§ Text extract:
MTH 448/563 Data-Oriented Computing

Spring 2017

Day 2

Exercise 1 recap

Finally, we can wrap everything up in a function that can retrieve the price of any product:

import requests
def getprice(pid):
         ua = 'Mozilla/5.0 (Windows NT 10.0; Win64; x64) AppleWebKit/537.36 (KHTML, like Gecko) Chrome/56.0.2924.76 Safari/537.36'
         url = 'https://www.amazon.com/dp/'+pid
         s = requests.get(url, headers={'User-Agent':ua})
         pattern = '<span id="priceblock_ourprice" class="a-size-medium a-color-price">$'
         price = float( s.text.split(pattern)[-1].split('</span>')[0] )
         return price

getprice('B0027YPQEC')
29.04

Exercise 2: More play with text

Download this list of English words: http://blue.math.buffalo.edu/448/words.txt

Exercise 2a: Sort words by right-to-left alphabetical order

Sorting

sorted(), sorted(,reverse=True), sorted(,key=)

string replace

functions, def and lambdas

Exercise 2b: List all the palindromes

Exercise 2c: List all the reversible words

Note that set-membership can be tested much faster than list membership.

Exercise 3

Analyze the first Presidential debate between Hilary Clinton and Donald Trump

Some questions to answer:

  • how much did each of them speak?
  • how big is the vocabulary of each?
  • which words did each use most frequently?

Might want to remove punctuation first.

Report 1 data set: History of first names in the US

This will be the subject of your Report 1 Consider the National data set from this US Social Security Administration page

https://www.ssa.gov/oact/babynames/limits.html

about names given to babies in the US from 1890 through 2015.

Download the national data.

Homework: Report 1 will be entail extracting something interesting from this data.

Reminder: Semester-long data-collection project

Think about what you'd like to do, and let me know next week.

§ Data extract:
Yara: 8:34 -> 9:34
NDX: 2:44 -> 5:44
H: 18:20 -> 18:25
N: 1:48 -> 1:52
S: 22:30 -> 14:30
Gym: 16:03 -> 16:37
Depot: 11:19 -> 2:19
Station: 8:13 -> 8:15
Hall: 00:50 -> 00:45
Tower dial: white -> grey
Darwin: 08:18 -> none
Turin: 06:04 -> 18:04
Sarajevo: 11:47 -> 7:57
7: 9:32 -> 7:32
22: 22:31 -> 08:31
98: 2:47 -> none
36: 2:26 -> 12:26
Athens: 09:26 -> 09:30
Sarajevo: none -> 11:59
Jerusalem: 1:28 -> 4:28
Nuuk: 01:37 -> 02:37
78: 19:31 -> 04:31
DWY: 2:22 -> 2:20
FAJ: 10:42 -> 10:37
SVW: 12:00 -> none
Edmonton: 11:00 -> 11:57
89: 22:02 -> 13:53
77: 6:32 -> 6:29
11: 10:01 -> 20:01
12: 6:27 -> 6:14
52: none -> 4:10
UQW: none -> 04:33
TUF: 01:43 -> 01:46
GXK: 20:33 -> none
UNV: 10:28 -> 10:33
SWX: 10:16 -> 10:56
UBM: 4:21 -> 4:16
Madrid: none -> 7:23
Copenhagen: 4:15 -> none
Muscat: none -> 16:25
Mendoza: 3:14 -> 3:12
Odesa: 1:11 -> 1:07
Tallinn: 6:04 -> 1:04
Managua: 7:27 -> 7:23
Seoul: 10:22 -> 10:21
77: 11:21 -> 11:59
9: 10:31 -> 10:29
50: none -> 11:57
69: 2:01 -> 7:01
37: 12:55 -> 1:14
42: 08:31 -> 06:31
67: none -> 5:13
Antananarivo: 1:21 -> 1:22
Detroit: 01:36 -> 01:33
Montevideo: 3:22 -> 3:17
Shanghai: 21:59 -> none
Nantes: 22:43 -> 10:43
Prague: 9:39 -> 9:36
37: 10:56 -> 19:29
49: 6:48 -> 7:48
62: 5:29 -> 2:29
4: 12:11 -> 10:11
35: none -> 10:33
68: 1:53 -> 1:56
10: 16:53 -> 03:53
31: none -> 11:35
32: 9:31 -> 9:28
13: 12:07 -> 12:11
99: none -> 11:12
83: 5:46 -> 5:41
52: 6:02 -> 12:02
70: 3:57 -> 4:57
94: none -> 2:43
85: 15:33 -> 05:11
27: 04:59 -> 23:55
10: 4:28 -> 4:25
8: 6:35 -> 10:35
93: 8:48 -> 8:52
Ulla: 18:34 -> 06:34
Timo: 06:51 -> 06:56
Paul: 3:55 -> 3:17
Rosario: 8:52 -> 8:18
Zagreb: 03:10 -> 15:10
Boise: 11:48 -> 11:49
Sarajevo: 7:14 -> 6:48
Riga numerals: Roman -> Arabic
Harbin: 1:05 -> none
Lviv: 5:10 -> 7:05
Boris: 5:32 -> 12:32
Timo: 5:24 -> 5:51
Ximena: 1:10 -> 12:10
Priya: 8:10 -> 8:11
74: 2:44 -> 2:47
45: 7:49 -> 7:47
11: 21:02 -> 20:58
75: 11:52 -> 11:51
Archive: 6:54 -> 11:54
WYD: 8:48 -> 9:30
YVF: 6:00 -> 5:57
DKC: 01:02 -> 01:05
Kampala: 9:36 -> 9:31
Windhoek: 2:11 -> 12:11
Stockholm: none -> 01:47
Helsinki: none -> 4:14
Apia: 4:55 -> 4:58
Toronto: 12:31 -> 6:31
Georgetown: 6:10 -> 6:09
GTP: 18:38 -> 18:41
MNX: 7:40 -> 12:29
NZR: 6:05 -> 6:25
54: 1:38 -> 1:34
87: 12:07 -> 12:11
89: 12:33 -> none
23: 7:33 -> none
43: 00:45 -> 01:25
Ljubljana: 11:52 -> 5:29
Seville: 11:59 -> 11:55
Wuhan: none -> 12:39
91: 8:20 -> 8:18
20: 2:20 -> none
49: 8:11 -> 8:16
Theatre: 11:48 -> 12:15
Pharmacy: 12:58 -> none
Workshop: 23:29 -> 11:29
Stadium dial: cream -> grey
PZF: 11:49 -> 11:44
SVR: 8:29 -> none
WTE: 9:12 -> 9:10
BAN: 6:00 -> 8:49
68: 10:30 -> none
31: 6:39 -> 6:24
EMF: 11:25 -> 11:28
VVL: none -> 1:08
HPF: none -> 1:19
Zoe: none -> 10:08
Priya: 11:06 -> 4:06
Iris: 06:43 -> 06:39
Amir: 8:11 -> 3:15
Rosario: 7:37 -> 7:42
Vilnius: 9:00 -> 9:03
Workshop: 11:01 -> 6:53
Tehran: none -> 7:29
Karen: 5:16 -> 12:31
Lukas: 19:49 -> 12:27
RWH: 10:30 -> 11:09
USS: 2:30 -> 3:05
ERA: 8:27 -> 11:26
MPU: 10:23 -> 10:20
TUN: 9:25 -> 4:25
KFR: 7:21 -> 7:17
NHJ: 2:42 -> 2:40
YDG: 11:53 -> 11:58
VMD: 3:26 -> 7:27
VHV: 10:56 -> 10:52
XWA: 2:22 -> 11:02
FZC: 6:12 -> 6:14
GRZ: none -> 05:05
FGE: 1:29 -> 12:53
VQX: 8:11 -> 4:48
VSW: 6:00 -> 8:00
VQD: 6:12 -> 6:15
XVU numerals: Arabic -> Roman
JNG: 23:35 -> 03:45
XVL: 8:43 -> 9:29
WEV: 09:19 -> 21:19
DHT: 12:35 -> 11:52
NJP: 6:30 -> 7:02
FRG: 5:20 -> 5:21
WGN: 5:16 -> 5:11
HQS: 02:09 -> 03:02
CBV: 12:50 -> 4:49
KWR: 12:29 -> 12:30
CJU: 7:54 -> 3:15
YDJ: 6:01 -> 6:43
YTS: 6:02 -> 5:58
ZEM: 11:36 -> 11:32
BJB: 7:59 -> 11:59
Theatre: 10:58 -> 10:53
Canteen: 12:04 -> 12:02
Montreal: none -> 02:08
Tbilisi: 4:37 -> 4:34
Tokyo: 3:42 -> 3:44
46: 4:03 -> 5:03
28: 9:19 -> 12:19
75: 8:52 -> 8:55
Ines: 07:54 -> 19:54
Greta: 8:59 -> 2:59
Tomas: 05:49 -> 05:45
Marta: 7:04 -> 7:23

§ The problem: Using the Day 2 course notes, decide whether each statement agrees with them: (a) the baby-name data covers the years 1890 through 2015; (b) list membership can be tested faster than set membership; (c) getprice returns the price as an integer. Answer yes or no for each and quote the deciding words.

§ Finished task:
(a) Yes: "about names given to babies in the US from 1890 through 2015"
(b) No: "set-membership can be tested much faster than list membership"
(c) No: "price = float( s.text.split(pattern)[-1].split('</span>')[0] )"